Know for Quiz #4 on A&A chapters 3-6:


1. Be able to look at a scatterplot and

(a) distinguish between a strong and weak, positive and negative correlation.

(b) identify any outliers (outriders)

2. Know that Pearson's r measures linear association among quantitative variables (interval or ratio scales).

Factorial ANOVA:

1. Understand the differences between one-way and factorial ANOVA.

2. Be able to look at a graph and a table of means and tell

(a) if there is an interaction effect (are lines parallel?)

(b) if there are main effects (are marginal means different?)

(Of course, to see if any effects are significant, you need to run the ANOVA in SPSS.)
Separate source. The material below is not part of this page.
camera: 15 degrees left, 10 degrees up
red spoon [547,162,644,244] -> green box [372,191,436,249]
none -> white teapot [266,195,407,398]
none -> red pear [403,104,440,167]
1. Understand the basic logic of the chi-square: You have categorical data-counts of people/events/objects that fall into different categories. You are comparing observed frequencies (how many people in each category for your sample) with the frequencies that would be expected under the null hypothesis.
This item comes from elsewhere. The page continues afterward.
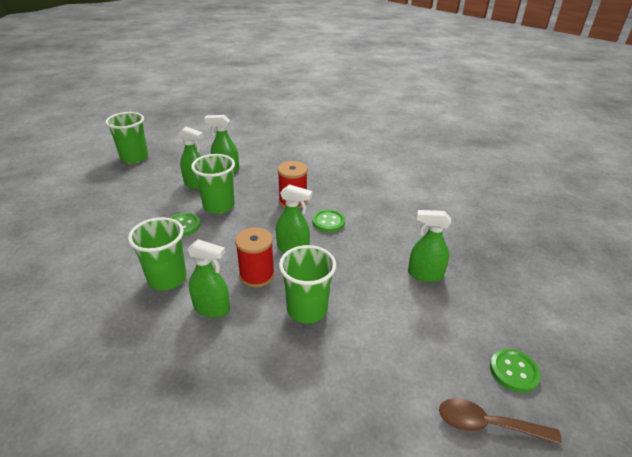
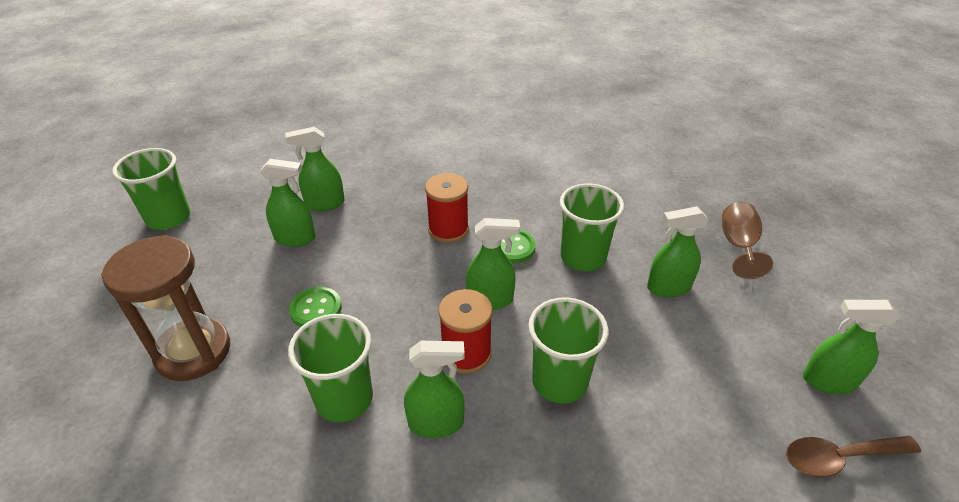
camera: 20 degrees left, 5 degrees up
green cup [191,154,235,214] -> green cup moved to [560,184,624,271]
green button [490,349,541,393] -> green spray bottle [803,300,900,394]
none -> brown hourglass [101,235,230,381]
none -> brown goblet [722,202,773,279]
2. Like the F ratio, the chi-square is always positive. Like the F distribution, the chi-square distribution is positively skewed (skewed to the right). Unlike the F distribution, the expected value if Ho is true is close to 0 (not close to 1)

3. Know that there are three types of chi-squares (two goodness of fit-"equal proportions" and "compare," plus chi-square for independence. The differences in the three are basically

(a) they address different questions

(b) you go through different steps to generate the expected frequencies

(c) there's a different formula for df for GF (C-1 for both kinds) and independence (C-1)(R-1)

4. Know the restrictions: Independent observations, expected frequencies of at least 5 for each cell.

NOTE: Both Factorial ANOVA and Chi-square involve tables with numbers in them. What's different is that for Factorial ANOVA, the numbers in the cells are MEANS of quantitative variables. For Chi-square, what's in the boxes is FREQUENCY COUNTS (either observed or expected).